Teks Sumber:
TEMPO.CO, Yogyakarta - Juru bicara Universitas Gadjah atau UGM Mada Iva Ariani mengatakan, dua dosen yang direkomendasikan untuk dinonaktifkan diduga terlibat gerakan HTI (Hizbut Tahrir Indonesia) yang telah dilarang pemerintah.
Keduanya adalah dosen Fakultas Teknik UGM. “Diduga menolak Pancasila dan diduga aktif menjadi anggota HTI,” kata Jumat malam, 8 Juni 2018.
Baca: UGM Melibatkan Para Dosen untuk Tangkal Maraknya Radikalisme
Menurut Iva, mereka pegawai negeri sipil. Tapi, dia belum bersedia menyebut nama dan mengajar di jurusan apa. Bahkan, Iva menolak ketika diminta menyebutkan inisial nama kedua dosen tersebut.

Data untuk Dianalisis:

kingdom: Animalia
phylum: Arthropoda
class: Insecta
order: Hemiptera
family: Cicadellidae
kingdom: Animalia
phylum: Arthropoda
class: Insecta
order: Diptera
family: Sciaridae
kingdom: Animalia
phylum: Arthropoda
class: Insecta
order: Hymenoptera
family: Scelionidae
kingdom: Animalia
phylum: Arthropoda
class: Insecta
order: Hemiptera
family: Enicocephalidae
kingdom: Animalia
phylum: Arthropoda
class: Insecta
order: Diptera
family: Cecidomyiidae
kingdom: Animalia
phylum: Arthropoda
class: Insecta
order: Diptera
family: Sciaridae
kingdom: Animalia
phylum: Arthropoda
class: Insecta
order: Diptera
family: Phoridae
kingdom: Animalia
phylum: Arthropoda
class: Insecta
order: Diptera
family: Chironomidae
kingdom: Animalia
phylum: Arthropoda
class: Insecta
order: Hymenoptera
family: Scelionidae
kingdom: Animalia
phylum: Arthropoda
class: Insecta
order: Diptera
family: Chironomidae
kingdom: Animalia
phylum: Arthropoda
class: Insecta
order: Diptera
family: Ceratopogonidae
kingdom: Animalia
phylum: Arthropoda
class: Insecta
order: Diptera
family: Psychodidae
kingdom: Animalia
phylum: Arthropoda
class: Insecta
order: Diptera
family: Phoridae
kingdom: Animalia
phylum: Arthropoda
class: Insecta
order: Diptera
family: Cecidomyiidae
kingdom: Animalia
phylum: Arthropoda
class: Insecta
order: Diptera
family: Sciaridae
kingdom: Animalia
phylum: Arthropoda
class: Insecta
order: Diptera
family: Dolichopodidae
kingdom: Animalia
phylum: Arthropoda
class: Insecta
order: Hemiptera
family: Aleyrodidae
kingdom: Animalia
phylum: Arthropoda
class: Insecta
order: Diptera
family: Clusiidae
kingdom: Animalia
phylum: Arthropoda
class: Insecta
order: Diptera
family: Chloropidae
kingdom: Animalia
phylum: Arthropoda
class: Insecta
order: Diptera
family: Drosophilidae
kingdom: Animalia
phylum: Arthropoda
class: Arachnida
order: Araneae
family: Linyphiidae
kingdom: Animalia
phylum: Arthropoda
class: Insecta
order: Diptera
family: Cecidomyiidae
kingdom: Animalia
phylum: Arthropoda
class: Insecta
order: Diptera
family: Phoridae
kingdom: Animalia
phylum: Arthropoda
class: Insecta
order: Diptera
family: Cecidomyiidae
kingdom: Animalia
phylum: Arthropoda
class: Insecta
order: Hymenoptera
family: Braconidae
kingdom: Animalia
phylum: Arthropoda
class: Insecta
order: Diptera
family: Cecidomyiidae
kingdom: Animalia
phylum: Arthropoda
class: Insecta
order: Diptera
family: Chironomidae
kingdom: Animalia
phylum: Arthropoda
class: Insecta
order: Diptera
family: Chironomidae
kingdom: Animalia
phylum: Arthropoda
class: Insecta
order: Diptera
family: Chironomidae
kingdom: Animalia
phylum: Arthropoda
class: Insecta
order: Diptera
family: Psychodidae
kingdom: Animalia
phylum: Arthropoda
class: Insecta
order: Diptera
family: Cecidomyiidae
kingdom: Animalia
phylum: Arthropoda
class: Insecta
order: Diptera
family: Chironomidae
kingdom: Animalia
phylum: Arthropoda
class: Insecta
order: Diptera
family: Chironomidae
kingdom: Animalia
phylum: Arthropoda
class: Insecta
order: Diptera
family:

Petunjuk:
Tolong sebutkan semua keterangan tentang kedua dosen yang menurut teks sumber belum bersedia atau menolak diungkapkan oleh Iva.

Jawaban Anda:
- Nama kedua dosen
- Jurusan tempat mereka mengajar
- Inisial nama kedua dosen